I cannot end this blog without saying that the highlight of this trip was our hike to Beech Mountain ,
which occurred on the fourth day of the trip.
That day was one of the highlights of my life, not only the trip, for
reasons I will write about later. I could have ended the trip then and there for it to qualify as an incredible journey, but if I had, if I am right about what happened to Leben, it would have occurred sooner, since managing Leben from my condo is an enormously difficult task on him and me both, as well as Erde.
The irony that
appeared in this trip never cease to me amaze me. Our original destination,
before I decided to go ahead with Leben's surgery, was to be to the site on
northern Alaska
where the photo was taken of me and Sonntag in a snowstorm. Since we got a late
start because of Leben’s surgery, I decided to postpone that till next year
(and we will go all three of us, four if you
consider the Defender a person as I do). Little did I realize that the last photo
of Leben was taken just after a snowstorm (dusting, really)? (See photo in
right sidebar --- coming soon). I also find it ironic that the day we reached
our revised destination, Thunder Bay ,
Leben became paralyzed. But also, I find it ironic that the night he became
paralyzed, we camped in one of those tiny but cozy Thoreau-like cabins (wooden
tents, really) at the south end of route 527 in Ontario . Last year, our ultimate destination
was a remote setting on Lake Bukemiga in northern Ontario , which is located at the northern
end of route 527, 157 miles to the north.
This blog was
about a journey with my dogs all around the Great Lakes .

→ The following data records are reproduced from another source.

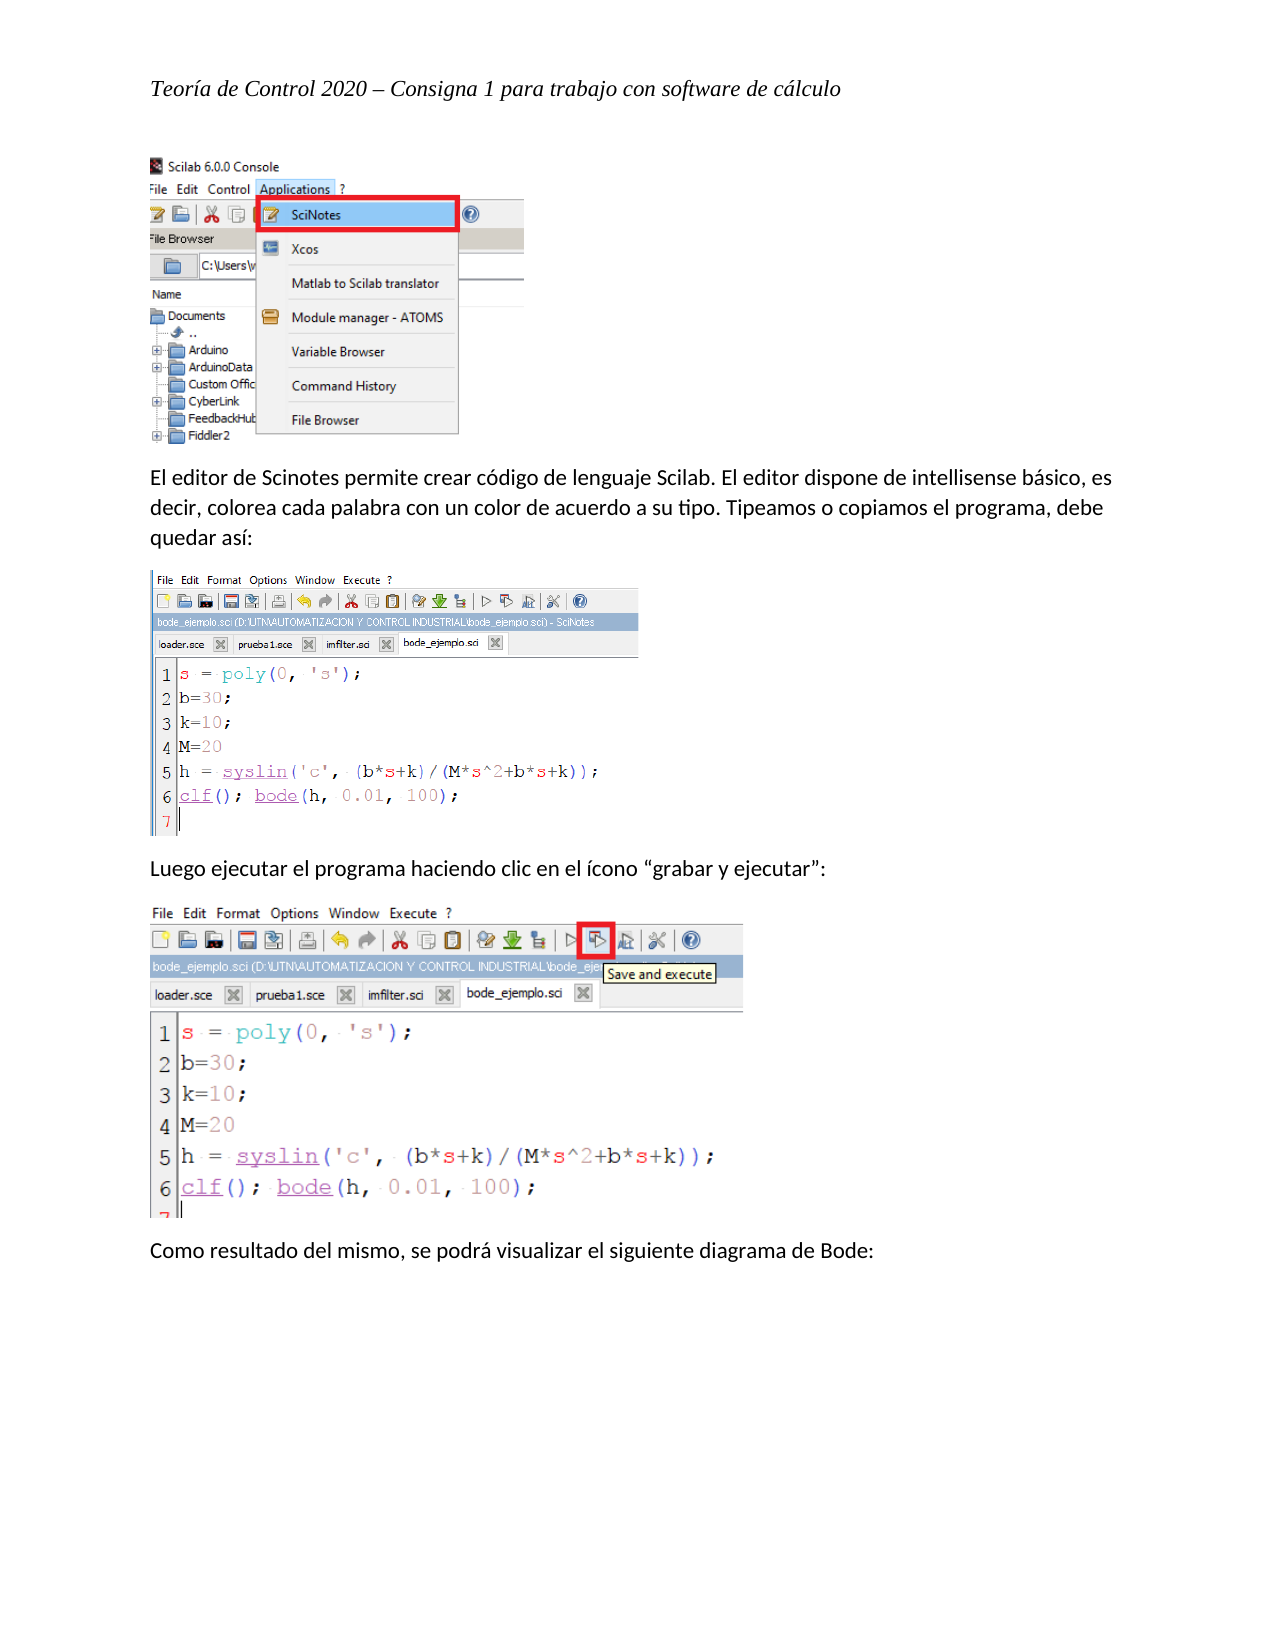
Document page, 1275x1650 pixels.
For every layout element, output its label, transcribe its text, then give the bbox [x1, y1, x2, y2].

text Luego ejecutar el programa haciendo clic en el ícono “grabar y ejecutar”: [150, 854, 1125, 882]
text Como resultado del mismo, se podrá visualizar el siguiente diagrama de Bode: [150, 1236, 1125, 1264]
picture [150, 901, 744, 1218]
text El editor de Scinotes permite crear código de lenguaje Scilab. El editor dispone de intellisense básico, es decir, colorea cada palabra con un color de acuerdo a su tipo. Tipeamos o copiamos el programa, debe quedar así: [150, 463, 1125, 551]
picture [150, 150, 524, 444]
picture [150, 570, 639, 836]
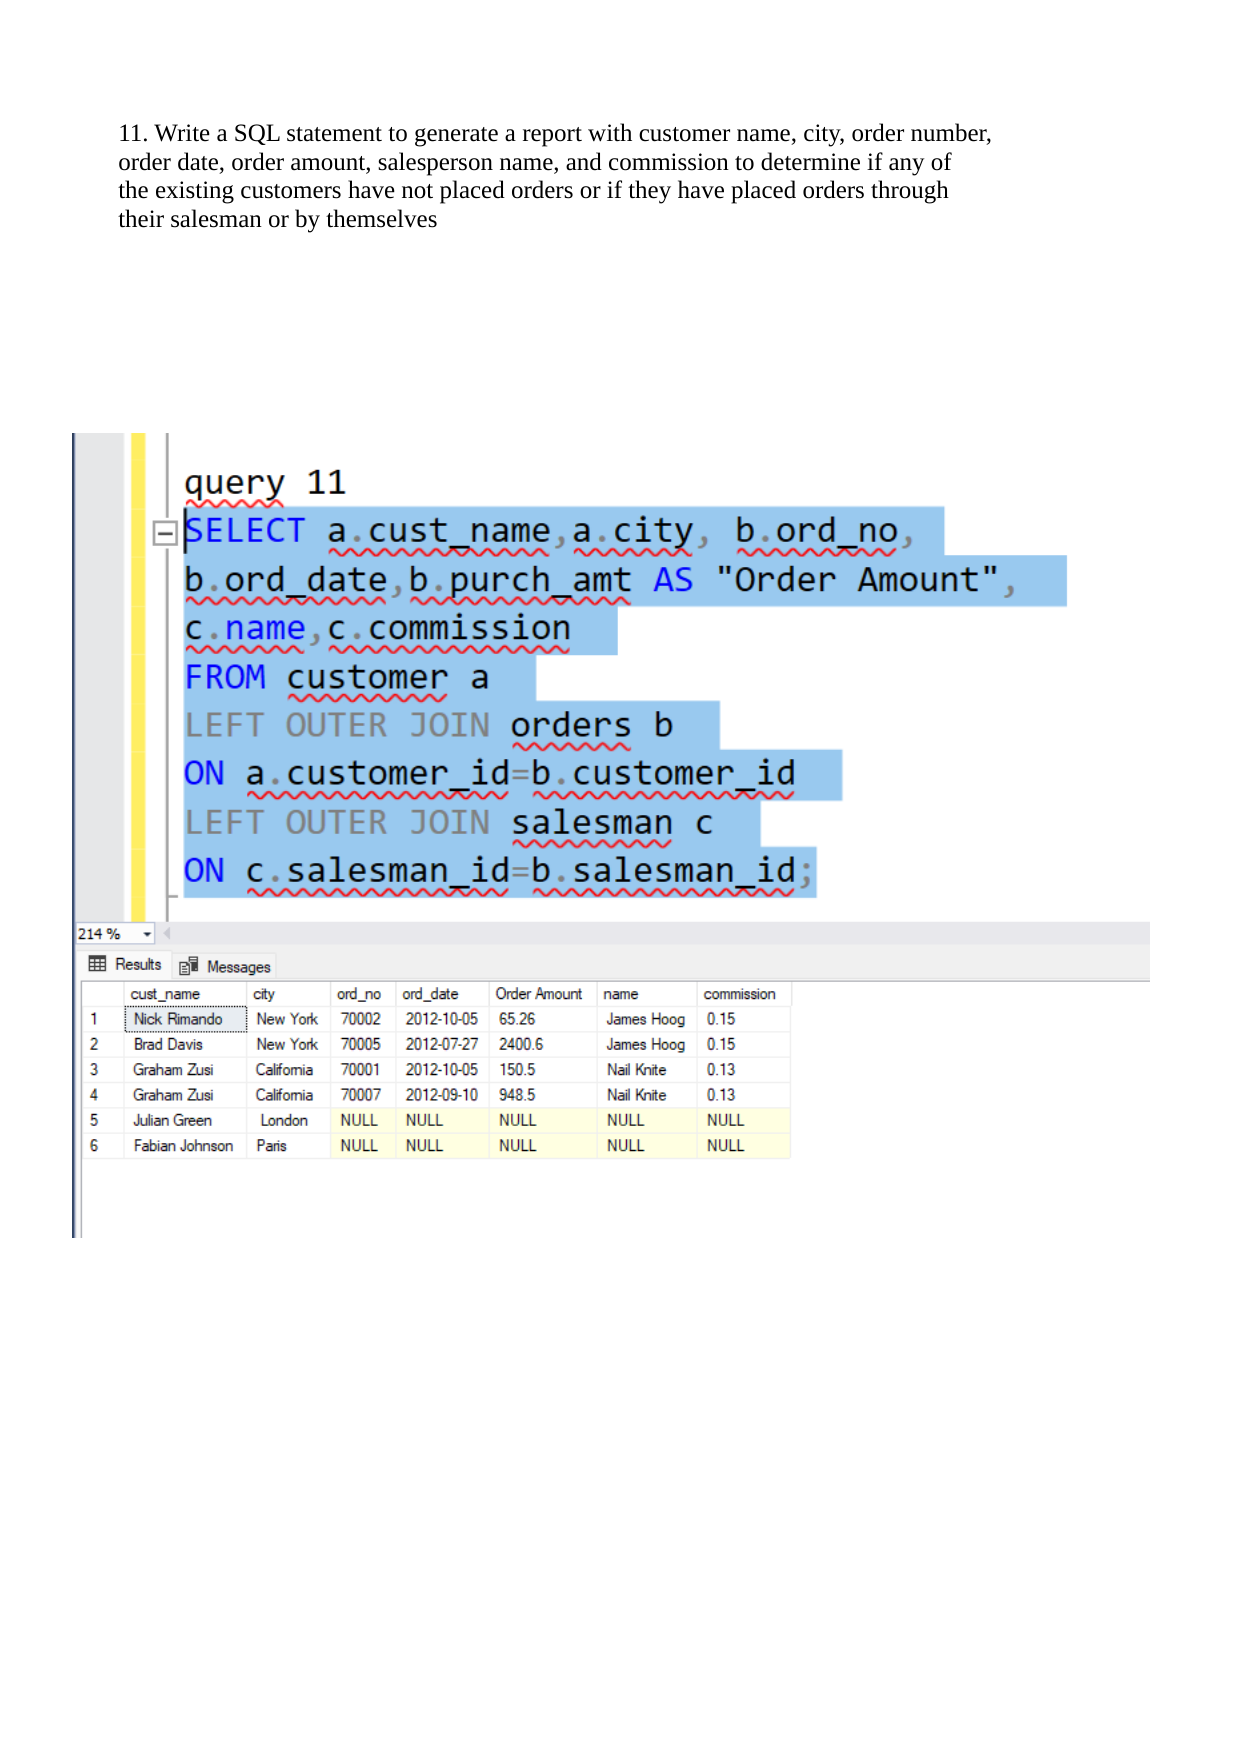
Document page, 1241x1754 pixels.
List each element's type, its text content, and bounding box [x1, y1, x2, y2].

It was an amazing adventure, one that will stay with me for the rest of my life.
We lived among sheer natural beauty for four weeks. We interacted with fewer
people the entire trip than I see at my health club each day in ten minutes. We
experienced spectacular sunsets from 10 different locations. We reached our
destination, albeit not as I had planned. Before I left, I prepared a list of things
to do when I got home to unwind from this trip and move on. That list is now
put aside because of another journey I have to take, one that I am thrilled to
take because if what happened to Leben was fated for him, I am glad that I happen
to be his guardian so that this loyal, obedient dog can live out his full
life.
Over the next few
weeks, I will post some photos of Leben and Erde back home in their new lives,
some other photos of the trip, a recap of this journey, and a few
sidebars on matters of logistics for the trip. Other than those things,
this blog has ended. I have created a new blog to deal with Leben's situation www.LebenGSD.blogspot that those interested in the subject of managing a paralyzed dog might
wish to look at.
By the way, the perceptive among my readers will have noticed that in this blog there are a lot of photos of my dogs, Leben and Erde, as well as a lot of the narrative devoted to them, and they will have been correct in noting that. This trip was all about an adventure with my dogs who, at 11, may not be around much longer. This was not a Travels with Charlie-like blog and not because there was virtually no one else in the camps we visited to talk with about America, not to mention that Canadians really do not care about America and I took the trip to escape the election stuff as well as the oppressive Washington heat. Nor was this a Walden-like recounting, because, frankly, I cannot tell one flora from another fauna, although I did learn a lot about attack-racoons, teasing chipmunks, and bears frightened by an aging female German shepherd named Erde. My dogs. That's what this trip was all about, me and my dogs. Those who know me probably same the same thing about my life, and they would be right.
Thanks for reading this blog and taking the journey with us.